Aftenposten reported how Russian military vehicles armed with the new weapons drove from their base in Petsjenga last October, for example, and set up an electronic war system known as Sjitel just over the border from Norway, around 16 kilometers from the border crossing at Storskog. Its antenna was pointed towards the airspace over Norway. Norwegian GPS signals from satellites began shortly thereafter.
Aftenposten’s report was based on photos, maps and tables laid out by Norwegian military intelligence, investigations by police in eastern Finnmark and a report from Norway’s national communications authority. There were at least three periods of GPS jamming in Finnmark last year and another in January that officials believe may have been targeted at oil exploration activity in Norway’s sector of the Barents Sea. While the jamming last fall seemed timed to coincide with NATO exercises in Norway, there were no military exercises underway in January.
That has especially concerned Norwegian officials who have complained to their Russian counterparts. Bakke-Jensen told foreign correspondents in Oslo on Monday that Norway has since presented evidence of the GPS jamming to Russia.
“They said ‘thank you, we will come back to you,” Bakke-Jensen said. “For us, that’s a positive response.” Earlier complaints from Norway, especially after Norwegian territory was clearly affected by jamming while neighbouring Finland was not, have largely been dismissed.

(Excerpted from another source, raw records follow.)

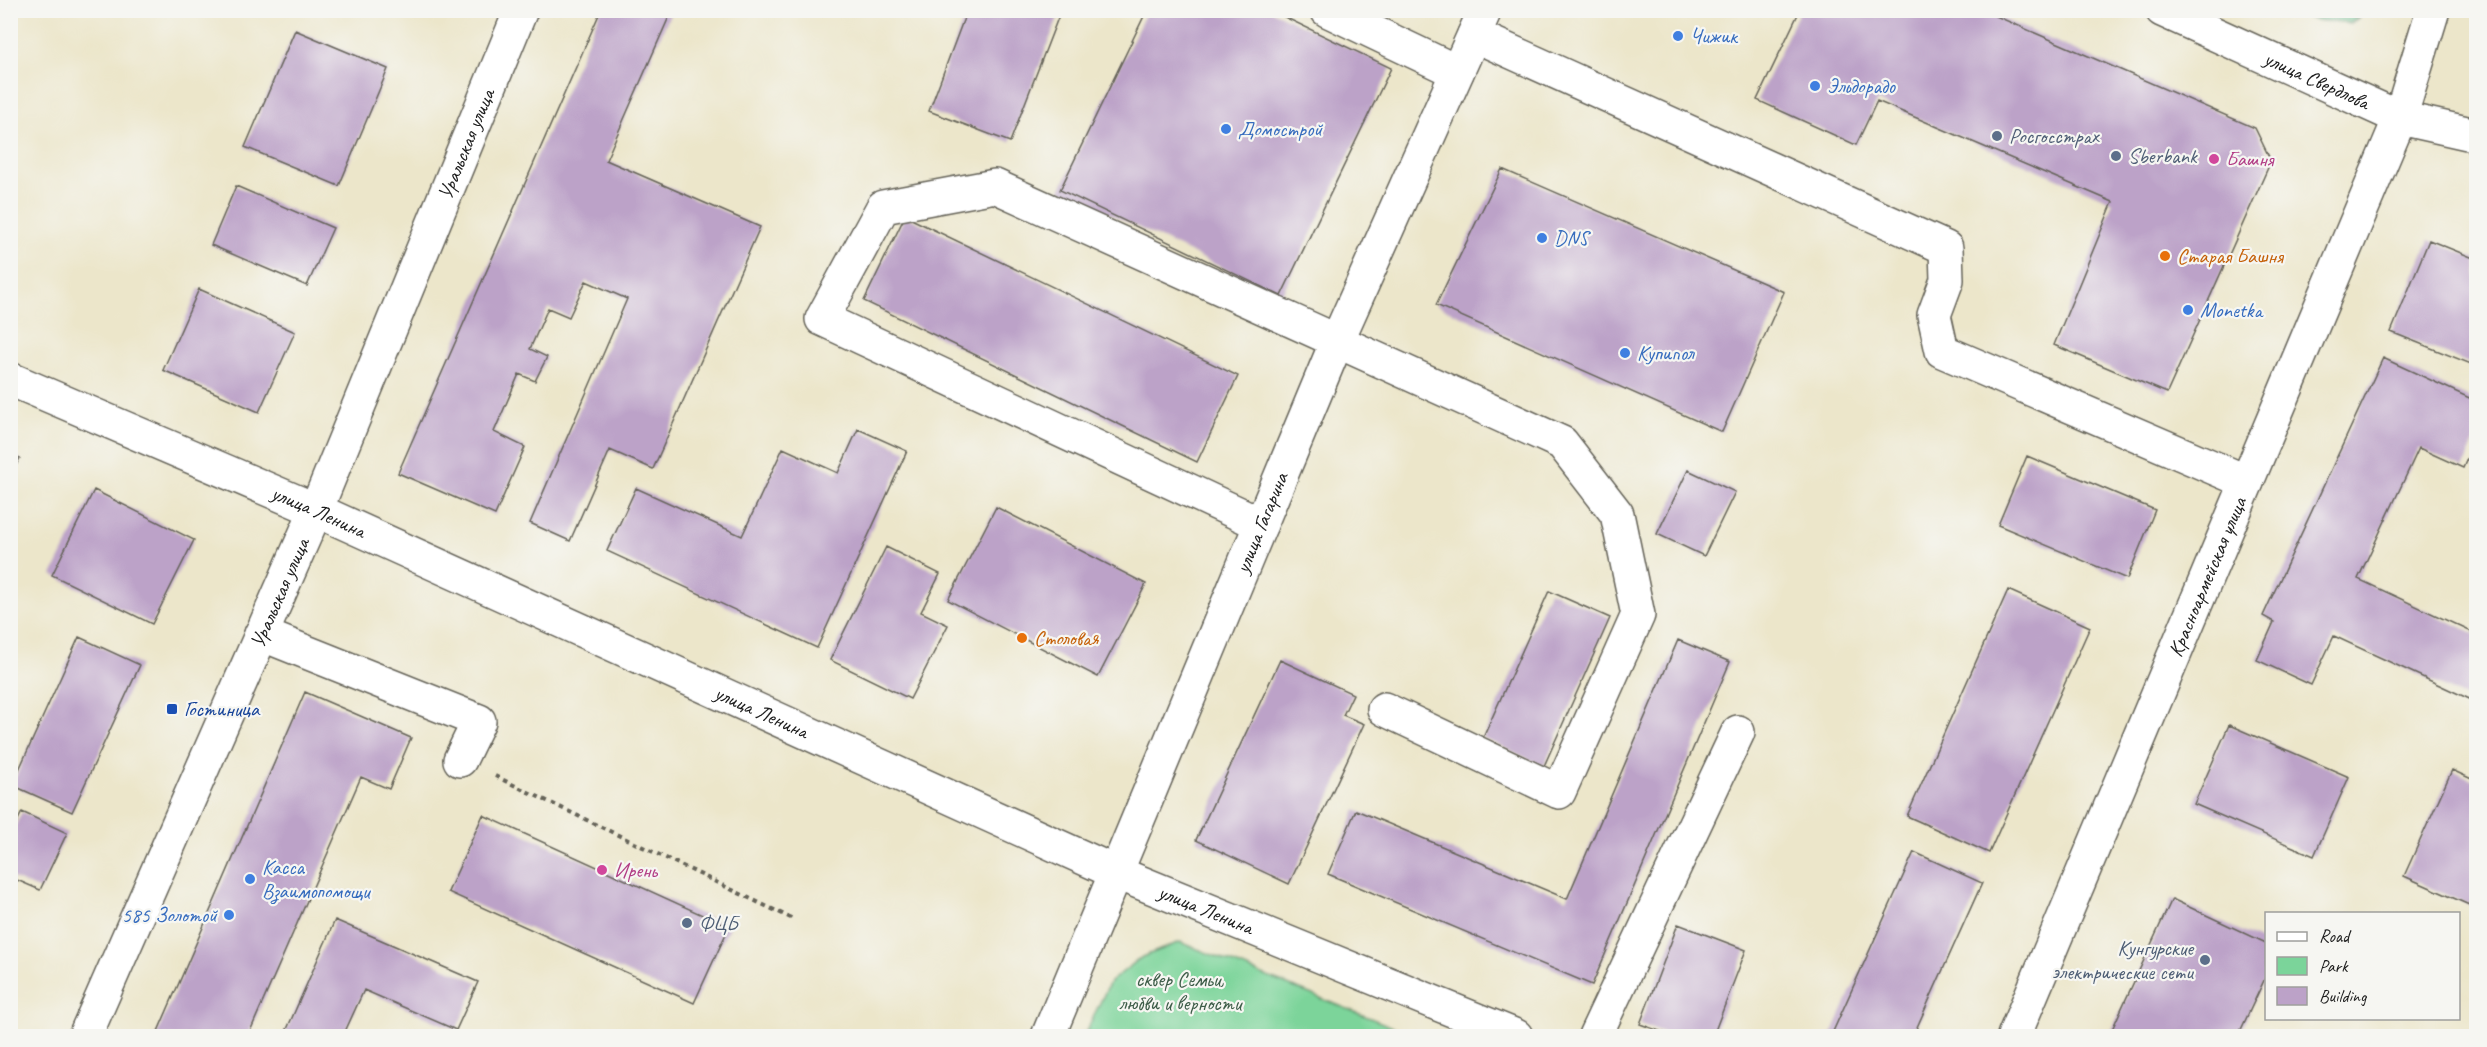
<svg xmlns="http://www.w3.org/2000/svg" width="2487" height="1047" viewBox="0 0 2487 1047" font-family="Caveat,sans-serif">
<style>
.green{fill:#7bd49a;stroke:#4c785b;stroke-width:1.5}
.forest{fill:#64b682;stroke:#40694f;stroke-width:1.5}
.building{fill:#bca2c8}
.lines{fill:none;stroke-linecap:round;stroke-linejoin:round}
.minor-casing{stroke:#656359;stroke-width:36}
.major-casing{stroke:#656359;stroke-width:36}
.path{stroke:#656359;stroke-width:4;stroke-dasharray:4.5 4.5;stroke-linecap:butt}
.minor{stroke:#fff;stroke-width:33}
.major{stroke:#fff;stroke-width:33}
.shop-dot{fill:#3f7fe0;stroke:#f6f6f2;stroke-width:2}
.service-dot{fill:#5c6f8a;stroke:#f6f6f2;stroke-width:2}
.hotel-dot{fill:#d1479c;stroke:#f6f6f2;stroke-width:2}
.food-dot{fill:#e8710a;stroke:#f6f6f2;stroke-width:2}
.transit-dot{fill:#1a4fb4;stroke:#f6f6f2;stroke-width:2}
.labels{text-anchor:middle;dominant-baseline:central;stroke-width:4.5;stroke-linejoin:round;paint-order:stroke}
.shop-label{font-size:21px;fill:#366cbe;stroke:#f6f6f2;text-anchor:start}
.street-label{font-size:21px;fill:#1c1c1c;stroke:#f6f6f2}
.service-label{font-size:21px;fill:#4e5e75;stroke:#f6f6f2;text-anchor:start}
.hotel-label{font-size:21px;fill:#b23c85;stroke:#f6f6f2;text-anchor:start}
.food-label{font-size:21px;fill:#c56008;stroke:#f6f6f2;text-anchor:start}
.transit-label{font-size:21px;fill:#164399;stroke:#f6f6f2;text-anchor:start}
.park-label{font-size:21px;fill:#3d5c48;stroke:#f6f6f2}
</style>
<rect width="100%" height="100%" fill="#f6f6f2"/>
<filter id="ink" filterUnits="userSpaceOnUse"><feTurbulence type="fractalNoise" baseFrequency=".0167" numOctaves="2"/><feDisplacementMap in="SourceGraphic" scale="12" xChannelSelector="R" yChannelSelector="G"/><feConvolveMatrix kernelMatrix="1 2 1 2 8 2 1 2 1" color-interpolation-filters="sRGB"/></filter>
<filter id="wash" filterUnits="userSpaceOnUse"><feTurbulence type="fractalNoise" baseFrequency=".008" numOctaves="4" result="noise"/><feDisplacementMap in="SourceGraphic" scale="24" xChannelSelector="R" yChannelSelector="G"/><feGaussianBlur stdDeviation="1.35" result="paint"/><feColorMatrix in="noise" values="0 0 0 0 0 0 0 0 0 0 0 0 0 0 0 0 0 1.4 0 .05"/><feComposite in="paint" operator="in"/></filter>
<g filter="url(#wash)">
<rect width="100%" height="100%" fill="#ece6ca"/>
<path class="green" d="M1180 942 1403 1031 1400 1036H1084L1110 982 1142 957Z"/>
<path class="forest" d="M2291 11H2367L2350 24 2314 20Z"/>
<g id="blocks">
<path class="building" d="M601 10H672L606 160 760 227 653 469 610 450 570 541 530 523 627 299 586 281 569 317 548 308 530 349 547 357 535 381 519 374 494 432 525 447 495 515 398 473Z
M967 10H1061L1010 142 929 111Z
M1147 10H1270L1391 68 1281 296 1060 190Z
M1800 10H1982L2255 128 2271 161 2167 393 2054 345 2113 202 1877 101 1856 145 1757 100Z
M295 30 388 69 339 186 245 147Z
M1502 169 1784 292 1722 432 1436 305Z
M236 186 333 228 307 286 211 245Z
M905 216 1238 376 1197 462 864 301Z
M2429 240 2476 259V366L2391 332Z
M199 289 295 332 259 412 163 370Z
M2383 358 2476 401V438L2463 468 2419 448 2358 579 2476 634V702L2334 636 2311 685 2257 660 2274 622 2263 616Z
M858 429 907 451 817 648 607 551 636 488 742 536 783 448 838 473Z
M10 454 20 458 10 477Z
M2027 456 2155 510 2127 579 1998 525Z
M1688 470 1735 492 1704 556 1657 534Z
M94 490 194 540 152 624 52 575Z
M996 507 1146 584 1098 677 948 600Z
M886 547 940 574 921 612 948 625 910 699 830 660Z
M2008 590 2090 627 1989 853 1907 816Z
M1549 591 1610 618 1544 766 1483 738Z
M79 637 140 665 72 812 12 785Z
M1678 640 1730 662 1592 985 1328 874 1356 810 1567 899Z
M1280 660 1353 694 1343 715 1364 724 1289 884 1196 840Z
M305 692 411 738 389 789 361 777 248 1036H156Z
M2229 725 2349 777 2314 856 2194 804Z
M2452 770 2476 781V908L2404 876Z
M22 812 67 833 40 890 10 877V836Z
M483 815 729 927 694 1003 448 892Z
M1914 852 1982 883 1913 1036H1831Z
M2172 899 2266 943V976L2238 1036H2109Z
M335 920 478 982 456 1030 364 990 343 1036H284Z
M1678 924 1746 950 1713 1036H1673L1640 1024Z"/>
</g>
</g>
<g filter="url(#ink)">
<use href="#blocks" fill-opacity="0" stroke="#656359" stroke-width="1.5"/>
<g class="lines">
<g class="minor-casing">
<g id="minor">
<path d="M1327 10 1457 72"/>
<path id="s1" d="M2162 10 2400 118 2476 135"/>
<path d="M1474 35 1946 248 1947 280 1934 315 1942 351 2247 482"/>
<path d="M1261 524 822 319 883 207 995 186 1562 443 1617 514 1638 615 1559 792 1384 709"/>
<path d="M261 634 479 721 460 760"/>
<path id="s2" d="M1117 873 1516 1036"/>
<path id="s3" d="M85 1036 316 510 521 10"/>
<path d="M1595 1036 1738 732"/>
<path id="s4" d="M2014 1036 2400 118 2433 10"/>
</g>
</g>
<g class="major-casing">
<g id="major">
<path id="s5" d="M10 379 316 510 1117 873"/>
<path id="s6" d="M1048 1036 1337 341 1485 10"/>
</g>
</g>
<path class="path" d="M495 776 795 920"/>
<use href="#minor" class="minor"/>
<use href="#major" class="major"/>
</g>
</g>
<g class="shop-dot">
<circle cx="1678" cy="36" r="6"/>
<circle cx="1815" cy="86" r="6"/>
<circle cx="1226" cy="129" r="6"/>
<circle cx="1542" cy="238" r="6"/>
<circle cx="2188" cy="310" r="6"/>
<circle cx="1625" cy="353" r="6"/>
<circle cx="250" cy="879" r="6"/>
<circle cx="229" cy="915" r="6"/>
</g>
<g class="service-dot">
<circle cx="1997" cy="136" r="6"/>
<circle cx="2116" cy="156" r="6"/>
<circle cx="687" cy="923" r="6"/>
<circle cx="2205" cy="960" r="6"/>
</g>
<g class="hotel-dot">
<circle cx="2214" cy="159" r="6"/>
<circle cx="602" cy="870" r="6"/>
</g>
<g class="food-dot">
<circle cx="2165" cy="256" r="6"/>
<circle cx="1022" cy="638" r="6"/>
</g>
<rect class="transit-dot" x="166" y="703" width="12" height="12" rx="3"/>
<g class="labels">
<g class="shop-label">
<text x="1690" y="36">Чижик</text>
<text x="1827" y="86">Эльдорадо</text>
<text x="1238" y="129">Домострой</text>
<text x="1554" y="238">DNS</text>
<text x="2200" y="310">Monetka</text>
<text x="1637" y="353">Купипол</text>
<text x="262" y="867">Касса<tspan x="262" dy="24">Взаимопомощи</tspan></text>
<text x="217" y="915" text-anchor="end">585 Золотой</text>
</g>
<g class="street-label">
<text stroke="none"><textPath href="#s1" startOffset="170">улица Свердлова</textPath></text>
<text stroke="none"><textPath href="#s3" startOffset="970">Уральская улица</textPath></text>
<text stroke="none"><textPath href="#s5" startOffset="336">улица Ленина</textPath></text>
<text stroke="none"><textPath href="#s6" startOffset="556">улица Гагарина</textPath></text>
<text stroke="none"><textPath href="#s4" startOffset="498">Красноармейская улица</textPath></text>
<text stroke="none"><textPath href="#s3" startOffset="484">Уральская улица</textPath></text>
<text stroke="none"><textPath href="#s5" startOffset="822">улица Ленина</textPath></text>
<text stroke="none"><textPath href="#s2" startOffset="96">улица Ленина</textPath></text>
</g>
<g class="service-label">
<text x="2009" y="136">Росгосстрах</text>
<text x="2128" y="156">Sberbank</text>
<text x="699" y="923">ФЦБ</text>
<text x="2193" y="948" text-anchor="end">Кунгурские<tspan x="2193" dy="24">электрические сети</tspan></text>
</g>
<g class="hotel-label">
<text x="2226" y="159">Башня</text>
<text x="614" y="870">Ирень</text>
</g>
<g class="food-label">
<text x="2177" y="256">Старая Башня</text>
<text x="1034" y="638">Столовая</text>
</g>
<g class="transit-label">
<text x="184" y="709">Гостиница</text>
</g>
<g class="park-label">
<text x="1180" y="979">сквер Семьи,<tspan x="1180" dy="24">любви и верности</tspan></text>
</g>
</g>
<rect width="2487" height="1047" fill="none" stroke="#f6f6f2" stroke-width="36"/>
<rect x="2265" y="912" width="195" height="108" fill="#f6f6f2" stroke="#9f9f9c" stroke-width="1.5"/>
<rect x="2277" y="932" width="30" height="9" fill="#ffffff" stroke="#9f9f9c" stroke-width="1.5"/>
<text x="2319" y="942" font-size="18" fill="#1c1c1c">Road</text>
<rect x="2277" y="957" width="30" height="18" fill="#7bd49a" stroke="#9f9f9c" stroke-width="1.5"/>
<text x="2319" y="972" font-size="18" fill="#1c1c1c">Park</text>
<rect x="2277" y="987" width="30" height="18" fill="#bca2c8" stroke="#9f9f9c" stroke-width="1.5"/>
<text x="2319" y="1002" font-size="18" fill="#1c1c1c">Building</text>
</svg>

“To be a neighbour of Russia, you need to be patient,” Bakke-Jensen said. On a more serious note he claimed that Norway “wants to be a predictable neighbour” to Russia and maintain the cooperation established when the Cold War ended. He conceded that Russia has been provoked by NATO exercises and, not least, the US’ radar in Vardø. “We balancing activity in the North to try not to provoke,” Bakke-Jensen said, stressing the cooperation Norway and Russia still have regarding fishing rights, search and rescue operations and open border-crossing for local residents.
He said the tensions in the north, however, show the importance of military exercises in the north, also with other Nordic allies. A new exercise was starting this week and involving nearly 10,000 soldiers from NATO members Norway, Great Britain and the US, plus non-NATO members Sweden and Finland. The so-called “Northern Wind” exercise will run through March, with army personnel training together along the border between Sweden and Finland.